Artigo: Lucro Presumido no Imposto de Renda das Pessoas Jurídicas, pode o molho custar mais que a carne?

Advogado André B. Coelho de Miranda Freire analisa as variações inclusas no tributo

Foto: Marcello Casal/Agência Brasil 

Artigo por André B. Coelho de Miranda Freire, advogado Tributarista, mestre em Direito Tributário (USP) e diretor fundador do Instituto de Pesquisas Fiscais.

Em termos simples, a renda das pessoas jurídicas corresponde o lucro que auferem nas suas atividades. No Brasil, esse lucro é tributado em regra a cerca de 34%, podendo superar esse patamar no caso de instituições financeiras.

O leitor deverá imaginar que calcular o lucro empresarial nem sempre será tarefa fácil, por depender de contabilidade organizada que indique, pelo menos, as receitas, os custos, as despesas.

O Brasil, nesse aspecto, é bastante peculiar em relação a todo o mundo, pois permite à maior parte das empresas que faturem até 78 milhões de reais anuais apurar sua tributação sobre a renda através da sistemática do lucro presumido.

Isso significa que, para fins tributários, não será necessário enfrentar complexas operações contábeis que indiquem o lucro dito real. Em lugar disso, para os diversos grupos de atividades, a lei estabelece percentuais presumidos de lucro, a serem aplicados sobre a receita bruta.

A título de exemplo, a regra geral da prestação de serviços é o percentual de presunção de 32%, pelo que, a cada 100 reais faturados com prestação de serviços, considera a lei que 32 reais apenas configuram lucro. No caso da venda de mercadorias, tem-se o percentual de 8%, pelo que, de cada 100 reais faturados no comércio, entende a lei que 92 se prestam a cobrir custos das mercadorias revendidas e diversas despesas (funcionários, aluguel, energia elétrica etc.) e apenas 8 revertem para o lucro.

O Fisco Federal não raro sustenta que a referida sistemática de apuração é um benefício fiscal. Na sua lógica, toda vez que a margem de lucro efetiva fosse maior que a presumida pela lei, haveria uma economia tributária e, assim, um benefício fiscal.

Reflexo desse entendimento é que, na proposta de reforma do imposto de renda de 2021, havia previsões específicas que impediam determinadas empresas de optarem pelo lucro presumido.
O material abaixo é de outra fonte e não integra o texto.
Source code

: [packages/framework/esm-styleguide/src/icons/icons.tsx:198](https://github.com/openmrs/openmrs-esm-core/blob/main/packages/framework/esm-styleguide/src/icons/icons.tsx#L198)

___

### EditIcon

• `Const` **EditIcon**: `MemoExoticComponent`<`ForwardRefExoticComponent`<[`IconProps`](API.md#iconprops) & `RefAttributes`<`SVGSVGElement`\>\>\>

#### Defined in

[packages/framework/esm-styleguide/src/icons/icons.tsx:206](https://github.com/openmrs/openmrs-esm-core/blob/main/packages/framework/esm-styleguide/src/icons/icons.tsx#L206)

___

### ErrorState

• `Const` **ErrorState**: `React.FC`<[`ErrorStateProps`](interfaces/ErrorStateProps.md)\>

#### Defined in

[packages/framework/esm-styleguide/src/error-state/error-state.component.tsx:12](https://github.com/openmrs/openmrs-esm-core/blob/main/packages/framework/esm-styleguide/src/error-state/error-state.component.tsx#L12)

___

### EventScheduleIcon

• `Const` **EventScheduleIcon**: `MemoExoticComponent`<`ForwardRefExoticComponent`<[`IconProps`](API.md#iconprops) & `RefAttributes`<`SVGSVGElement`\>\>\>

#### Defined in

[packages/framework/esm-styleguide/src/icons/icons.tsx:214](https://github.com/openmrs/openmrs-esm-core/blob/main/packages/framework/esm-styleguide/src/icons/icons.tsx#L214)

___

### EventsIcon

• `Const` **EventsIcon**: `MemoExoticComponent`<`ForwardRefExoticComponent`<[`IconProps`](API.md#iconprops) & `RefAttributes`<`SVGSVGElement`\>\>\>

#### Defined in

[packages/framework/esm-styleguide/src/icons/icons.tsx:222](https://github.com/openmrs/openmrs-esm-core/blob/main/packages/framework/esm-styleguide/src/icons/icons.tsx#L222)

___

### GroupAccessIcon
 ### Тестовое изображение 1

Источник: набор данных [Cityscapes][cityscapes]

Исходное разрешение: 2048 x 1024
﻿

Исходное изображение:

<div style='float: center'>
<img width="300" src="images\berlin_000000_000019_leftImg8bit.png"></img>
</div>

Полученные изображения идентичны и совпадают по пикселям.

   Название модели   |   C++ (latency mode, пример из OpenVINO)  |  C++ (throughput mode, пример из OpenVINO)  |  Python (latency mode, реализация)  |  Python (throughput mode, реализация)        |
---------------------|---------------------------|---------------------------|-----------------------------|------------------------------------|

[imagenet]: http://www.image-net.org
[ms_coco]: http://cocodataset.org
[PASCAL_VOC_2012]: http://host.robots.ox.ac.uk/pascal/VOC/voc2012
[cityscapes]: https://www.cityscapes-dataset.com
No entanto, não se podem esquecer as inúmeras vantagens desse modo tupiniquim de apuração do lucro e atentar apenas para a situação das empresas que se beneficiam tributariamente com a sistemática.

Há primeiramente uma brutal simplificação, pois, conhecida a receita da empresa, calcula-se de pronto o lucro, o que beneficia o contribuinte, com a redução de custos de conformidade, bem como o Fisco, que não precisa analisar nada além da receita. Tornam-se irrelevantes as intermináveis discussões sobre a legitimidade das despesas empresariais, que reduziriam o lucro tributável. Essa vantagem é tamanha, que não são raros os casos de empresas que preferem pagar mais imposto de renda do que pagaria pelo lucro real apenas para não se submeterem a todas as exigências da forma mais complexa de apuração.

Em segundo lugar, isso traz um forte estímulo à regularização fiscal, diante da singeleza da apuração e da potencial economia gerada para as empresas que ostentam margem de lucro mais folgada que a prevista na lei, como costuma ocorrer especialmente no âmbito da prestação de serviços, mormente no caso dos serviços profissionais. Embora no caso individual de certo contribuinte, possa o Fisco perder arrecadação em razão disso, não se pode desconsiderar que o estímulo à formalização tributária aumenta a arrecadação.

Em terceiro lugar, o fim ou a restrição do acesso ao lucro presumido não é a única solução para combater eventuais distorções que cause. Uma via muito mais adequada seria, e.g., a revisão periódica dos percentuais de presunção e sua especificação por grupos menores de atividades, para que os percentuais legais sejam mais próximos das margens de mercado.

Em suma, conquanto possa haver distorções pontuais causadas pela sistemática do lucro presumido, deve-se ter muita cautela com sua restrição e eventual abolição (essa última que nem sequer chega a ser cogitada).

Não podem ser desconsiderada toda economia de tempo e de dinheiro que esse modo de apuração proporciona aos contribuintes e ao Fisco, nem tampouco o impacto sobre a formalização e, consequentemente, sobre a arrecadação. Não se pode optar por um modelo que os contribuintes não podem cumprir nem cujo cumprimento o Fisco está impossibilitado de forçar.

O Fisco sabe bem disso. Tanto é que a lógica do lucro presumido foi replicada no SIMPLES Nacional e até nas regras brasileiras de preços de transferência. A lógica, ao fim e ao cabo é econômica e irrefutável: o molho não pode custar mais que a carne.